Reproduce the records below word for word, starting with the first line and ending with the line that contains "class: Demospongiae", including that line.

Records:
— start —

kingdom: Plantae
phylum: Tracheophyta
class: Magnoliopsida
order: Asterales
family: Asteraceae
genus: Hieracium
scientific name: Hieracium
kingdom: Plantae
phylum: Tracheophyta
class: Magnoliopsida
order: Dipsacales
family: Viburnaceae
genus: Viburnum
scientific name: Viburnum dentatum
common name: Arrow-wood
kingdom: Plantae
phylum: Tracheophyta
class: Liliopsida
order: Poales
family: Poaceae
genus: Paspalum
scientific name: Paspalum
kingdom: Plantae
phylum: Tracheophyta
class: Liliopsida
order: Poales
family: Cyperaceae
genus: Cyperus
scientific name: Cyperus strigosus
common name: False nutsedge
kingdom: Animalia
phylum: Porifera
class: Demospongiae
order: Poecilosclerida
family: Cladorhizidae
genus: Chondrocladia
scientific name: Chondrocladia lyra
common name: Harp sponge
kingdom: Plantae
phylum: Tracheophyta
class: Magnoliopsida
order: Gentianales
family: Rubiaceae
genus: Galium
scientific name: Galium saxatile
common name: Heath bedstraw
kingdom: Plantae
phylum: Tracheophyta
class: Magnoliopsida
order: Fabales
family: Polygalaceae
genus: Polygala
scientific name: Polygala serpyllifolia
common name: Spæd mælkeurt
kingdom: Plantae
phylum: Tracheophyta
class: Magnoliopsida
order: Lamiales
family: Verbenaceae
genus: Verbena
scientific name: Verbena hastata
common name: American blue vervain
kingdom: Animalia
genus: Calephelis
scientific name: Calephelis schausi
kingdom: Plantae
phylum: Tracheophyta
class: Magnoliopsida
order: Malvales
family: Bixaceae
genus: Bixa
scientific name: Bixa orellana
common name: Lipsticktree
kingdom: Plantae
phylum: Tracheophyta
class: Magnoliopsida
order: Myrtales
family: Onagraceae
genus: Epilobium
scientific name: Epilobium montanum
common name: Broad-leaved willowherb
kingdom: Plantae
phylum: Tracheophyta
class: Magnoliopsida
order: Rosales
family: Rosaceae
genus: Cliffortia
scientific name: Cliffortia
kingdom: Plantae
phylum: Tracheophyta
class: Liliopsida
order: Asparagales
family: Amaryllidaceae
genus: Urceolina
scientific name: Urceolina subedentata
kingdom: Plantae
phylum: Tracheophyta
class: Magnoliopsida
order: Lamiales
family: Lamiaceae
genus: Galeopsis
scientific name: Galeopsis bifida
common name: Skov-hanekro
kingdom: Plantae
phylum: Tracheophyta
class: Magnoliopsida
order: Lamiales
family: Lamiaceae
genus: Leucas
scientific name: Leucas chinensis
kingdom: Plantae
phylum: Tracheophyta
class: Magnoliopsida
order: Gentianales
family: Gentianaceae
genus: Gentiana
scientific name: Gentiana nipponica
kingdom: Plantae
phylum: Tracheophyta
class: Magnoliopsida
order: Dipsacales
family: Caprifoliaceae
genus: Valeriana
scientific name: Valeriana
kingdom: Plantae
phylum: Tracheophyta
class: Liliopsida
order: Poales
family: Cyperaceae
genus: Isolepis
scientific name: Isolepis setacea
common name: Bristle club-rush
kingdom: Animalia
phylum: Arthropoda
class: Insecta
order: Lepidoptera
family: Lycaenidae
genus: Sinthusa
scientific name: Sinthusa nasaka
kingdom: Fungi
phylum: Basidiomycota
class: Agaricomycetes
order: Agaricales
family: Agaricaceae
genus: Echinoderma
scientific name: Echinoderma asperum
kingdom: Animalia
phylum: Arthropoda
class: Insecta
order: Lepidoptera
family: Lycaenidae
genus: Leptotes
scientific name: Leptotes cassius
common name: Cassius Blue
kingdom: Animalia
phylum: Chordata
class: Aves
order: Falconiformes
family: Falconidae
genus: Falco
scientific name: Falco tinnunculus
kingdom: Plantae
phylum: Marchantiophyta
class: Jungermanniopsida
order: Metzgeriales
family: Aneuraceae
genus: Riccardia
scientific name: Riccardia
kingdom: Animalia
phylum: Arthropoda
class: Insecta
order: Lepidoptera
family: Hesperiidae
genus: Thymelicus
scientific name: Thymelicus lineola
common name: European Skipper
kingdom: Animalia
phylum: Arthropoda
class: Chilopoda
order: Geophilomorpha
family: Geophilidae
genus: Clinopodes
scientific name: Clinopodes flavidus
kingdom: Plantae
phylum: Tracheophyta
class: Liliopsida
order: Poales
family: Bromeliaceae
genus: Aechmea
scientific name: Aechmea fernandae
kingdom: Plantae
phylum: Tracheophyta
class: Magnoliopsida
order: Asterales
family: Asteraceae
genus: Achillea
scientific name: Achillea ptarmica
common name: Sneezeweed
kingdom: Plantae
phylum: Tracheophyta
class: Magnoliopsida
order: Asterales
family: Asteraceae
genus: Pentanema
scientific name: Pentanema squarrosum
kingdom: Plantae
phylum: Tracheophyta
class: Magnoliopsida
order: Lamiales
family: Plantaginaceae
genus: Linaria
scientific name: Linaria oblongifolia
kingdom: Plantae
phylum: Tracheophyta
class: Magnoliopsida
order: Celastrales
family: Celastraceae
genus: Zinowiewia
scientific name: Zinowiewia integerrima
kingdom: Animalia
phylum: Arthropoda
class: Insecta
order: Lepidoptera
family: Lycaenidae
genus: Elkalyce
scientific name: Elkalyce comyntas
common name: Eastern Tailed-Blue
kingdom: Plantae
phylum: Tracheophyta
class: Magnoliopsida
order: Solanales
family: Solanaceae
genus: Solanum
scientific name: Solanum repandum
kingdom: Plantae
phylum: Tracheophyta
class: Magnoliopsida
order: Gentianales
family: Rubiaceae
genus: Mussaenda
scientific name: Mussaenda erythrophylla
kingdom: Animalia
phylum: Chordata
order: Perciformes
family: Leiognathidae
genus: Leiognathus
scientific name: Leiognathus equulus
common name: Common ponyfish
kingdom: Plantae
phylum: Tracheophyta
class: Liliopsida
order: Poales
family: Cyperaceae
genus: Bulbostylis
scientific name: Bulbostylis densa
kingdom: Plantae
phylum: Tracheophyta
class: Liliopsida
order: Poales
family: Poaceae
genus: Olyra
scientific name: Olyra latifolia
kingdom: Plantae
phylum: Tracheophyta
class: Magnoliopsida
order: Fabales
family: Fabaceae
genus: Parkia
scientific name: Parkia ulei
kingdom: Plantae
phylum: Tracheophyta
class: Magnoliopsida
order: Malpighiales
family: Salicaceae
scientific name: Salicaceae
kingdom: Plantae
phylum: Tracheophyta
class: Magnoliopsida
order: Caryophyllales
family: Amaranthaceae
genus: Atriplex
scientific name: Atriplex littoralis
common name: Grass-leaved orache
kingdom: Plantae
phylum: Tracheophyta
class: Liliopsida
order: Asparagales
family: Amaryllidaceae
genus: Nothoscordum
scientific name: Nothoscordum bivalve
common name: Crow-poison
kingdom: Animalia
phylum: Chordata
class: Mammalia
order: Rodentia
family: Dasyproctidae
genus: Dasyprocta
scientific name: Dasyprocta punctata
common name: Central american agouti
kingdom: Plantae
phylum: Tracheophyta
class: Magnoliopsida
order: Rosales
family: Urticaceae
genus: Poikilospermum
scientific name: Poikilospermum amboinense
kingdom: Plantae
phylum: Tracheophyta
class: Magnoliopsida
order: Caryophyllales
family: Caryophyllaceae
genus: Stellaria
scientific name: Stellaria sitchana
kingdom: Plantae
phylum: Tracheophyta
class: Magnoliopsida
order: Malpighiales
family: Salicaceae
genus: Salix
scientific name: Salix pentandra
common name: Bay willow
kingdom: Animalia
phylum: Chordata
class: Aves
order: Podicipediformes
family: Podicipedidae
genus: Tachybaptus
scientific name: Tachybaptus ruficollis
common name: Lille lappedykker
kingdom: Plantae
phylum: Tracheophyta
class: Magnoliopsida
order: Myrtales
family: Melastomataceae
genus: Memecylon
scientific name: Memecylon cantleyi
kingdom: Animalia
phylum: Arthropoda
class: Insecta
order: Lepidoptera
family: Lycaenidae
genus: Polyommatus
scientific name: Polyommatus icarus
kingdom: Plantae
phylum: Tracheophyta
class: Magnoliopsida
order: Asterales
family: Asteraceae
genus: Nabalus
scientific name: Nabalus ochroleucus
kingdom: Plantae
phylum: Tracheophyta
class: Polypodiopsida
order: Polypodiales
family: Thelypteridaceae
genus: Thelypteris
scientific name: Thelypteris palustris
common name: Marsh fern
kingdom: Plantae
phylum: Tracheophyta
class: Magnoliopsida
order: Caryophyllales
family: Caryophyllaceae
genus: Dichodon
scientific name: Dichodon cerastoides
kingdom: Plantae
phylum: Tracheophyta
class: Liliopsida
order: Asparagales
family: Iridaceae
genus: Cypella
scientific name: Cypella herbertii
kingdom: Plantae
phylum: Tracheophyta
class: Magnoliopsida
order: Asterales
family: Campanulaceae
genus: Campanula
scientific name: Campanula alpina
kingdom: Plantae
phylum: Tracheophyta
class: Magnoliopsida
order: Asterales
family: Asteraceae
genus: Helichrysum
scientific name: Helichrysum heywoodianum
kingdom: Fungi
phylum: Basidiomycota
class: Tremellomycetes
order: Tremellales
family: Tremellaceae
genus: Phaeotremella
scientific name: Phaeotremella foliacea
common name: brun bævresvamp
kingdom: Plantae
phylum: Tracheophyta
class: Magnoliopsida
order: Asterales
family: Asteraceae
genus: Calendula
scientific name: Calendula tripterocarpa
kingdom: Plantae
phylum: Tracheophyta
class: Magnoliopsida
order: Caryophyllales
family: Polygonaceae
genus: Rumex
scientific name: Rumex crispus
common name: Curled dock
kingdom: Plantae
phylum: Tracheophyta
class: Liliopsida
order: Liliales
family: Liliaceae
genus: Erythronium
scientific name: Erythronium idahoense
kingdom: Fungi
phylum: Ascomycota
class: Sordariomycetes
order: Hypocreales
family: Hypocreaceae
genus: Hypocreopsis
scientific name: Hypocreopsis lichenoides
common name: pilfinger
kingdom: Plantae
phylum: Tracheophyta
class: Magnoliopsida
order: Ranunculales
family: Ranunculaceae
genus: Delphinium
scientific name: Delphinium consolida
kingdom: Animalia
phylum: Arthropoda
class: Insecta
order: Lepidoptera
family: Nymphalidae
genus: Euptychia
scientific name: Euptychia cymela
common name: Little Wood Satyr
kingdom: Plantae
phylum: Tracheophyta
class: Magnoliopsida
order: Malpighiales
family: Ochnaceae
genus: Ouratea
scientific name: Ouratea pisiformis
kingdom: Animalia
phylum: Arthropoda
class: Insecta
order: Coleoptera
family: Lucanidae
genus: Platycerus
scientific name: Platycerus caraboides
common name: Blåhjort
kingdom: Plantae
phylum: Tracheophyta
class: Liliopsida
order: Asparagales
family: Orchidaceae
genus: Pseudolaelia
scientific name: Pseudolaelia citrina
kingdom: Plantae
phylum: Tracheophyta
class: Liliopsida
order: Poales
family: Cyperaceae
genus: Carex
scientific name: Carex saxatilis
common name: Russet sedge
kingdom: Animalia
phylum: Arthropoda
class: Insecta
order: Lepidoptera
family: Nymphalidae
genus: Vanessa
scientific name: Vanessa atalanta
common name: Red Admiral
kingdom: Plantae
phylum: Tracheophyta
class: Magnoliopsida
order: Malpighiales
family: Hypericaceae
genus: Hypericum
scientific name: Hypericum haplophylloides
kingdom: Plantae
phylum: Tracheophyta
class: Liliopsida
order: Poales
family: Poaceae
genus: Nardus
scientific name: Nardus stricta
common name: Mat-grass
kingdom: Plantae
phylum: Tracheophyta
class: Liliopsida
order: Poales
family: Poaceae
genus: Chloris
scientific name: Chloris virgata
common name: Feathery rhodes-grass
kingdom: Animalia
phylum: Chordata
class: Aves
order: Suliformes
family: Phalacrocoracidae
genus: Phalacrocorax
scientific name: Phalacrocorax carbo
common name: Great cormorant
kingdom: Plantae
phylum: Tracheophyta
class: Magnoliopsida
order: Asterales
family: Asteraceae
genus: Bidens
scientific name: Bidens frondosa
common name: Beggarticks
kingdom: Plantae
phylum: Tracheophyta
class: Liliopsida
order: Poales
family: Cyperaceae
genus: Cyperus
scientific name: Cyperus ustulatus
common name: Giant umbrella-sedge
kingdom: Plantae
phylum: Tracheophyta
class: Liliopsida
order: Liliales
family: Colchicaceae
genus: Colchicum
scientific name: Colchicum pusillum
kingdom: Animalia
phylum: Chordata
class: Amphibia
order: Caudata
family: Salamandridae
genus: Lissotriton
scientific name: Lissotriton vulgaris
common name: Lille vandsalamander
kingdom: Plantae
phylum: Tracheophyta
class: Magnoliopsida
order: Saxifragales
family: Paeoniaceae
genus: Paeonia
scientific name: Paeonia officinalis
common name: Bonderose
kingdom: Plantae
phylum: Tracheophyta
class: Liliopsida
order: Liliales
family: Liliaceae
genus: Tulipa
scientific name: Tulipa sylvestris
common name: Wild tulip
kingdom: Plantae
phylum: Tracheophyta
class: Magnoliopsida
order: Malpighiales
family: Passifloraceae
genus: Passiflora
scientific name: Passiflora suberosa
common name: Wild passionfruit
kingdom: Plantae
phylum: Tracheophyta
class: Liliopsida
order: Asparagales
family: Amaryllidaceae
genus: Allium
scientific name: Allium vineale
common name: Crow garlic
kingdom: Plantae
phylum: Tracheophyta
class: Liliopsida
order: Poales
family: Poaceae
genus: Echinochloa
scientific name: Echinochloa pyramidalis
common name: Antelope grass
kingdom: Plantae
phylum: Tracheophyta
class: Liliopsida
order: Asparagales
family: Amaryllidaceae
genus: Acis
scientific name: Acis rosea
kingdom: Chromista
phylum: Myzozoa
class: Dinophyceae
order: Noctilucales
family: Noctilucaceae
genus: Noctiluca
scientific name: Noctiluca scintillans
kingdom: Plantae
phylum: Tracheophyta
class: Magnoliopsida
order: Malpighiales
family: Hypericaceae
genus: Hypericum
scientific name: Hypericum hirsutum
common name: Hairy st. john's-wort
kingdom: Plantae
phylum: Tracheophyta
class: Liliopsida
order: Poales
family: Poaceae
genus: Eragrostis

— end —

[Result]
kingdom: Plantae
phylum: Tracheophyta
class: Magnoliopsida
order: Asterales
family: Asteraceae
genus: Hieracium
scientific name: Hieracium
kingdom: Plantae
phylum: Tracheophyta
class: Magnoliopsida
order: Dipsacales
family: Viburnaceae
genus: Viburnum
scientific name: Viburnum dentatum
common name: Arrow-wood
kingdom: Plantae
phylum: Tracheophyta
class: Liliopsida
order: Poales
family: Poaceae
genus: Paspalum
scientific name: Paspalum
kingdom: Plantae
phylum: Tracheophyta
class: Liliopsida
order: Poales
family: Cyperaceae
genus: Cyperus
scientific name: Cyperus strigosus
common name: False nutsedge
kingdom: Animalia
phylum: Porifera
class: Demospongiae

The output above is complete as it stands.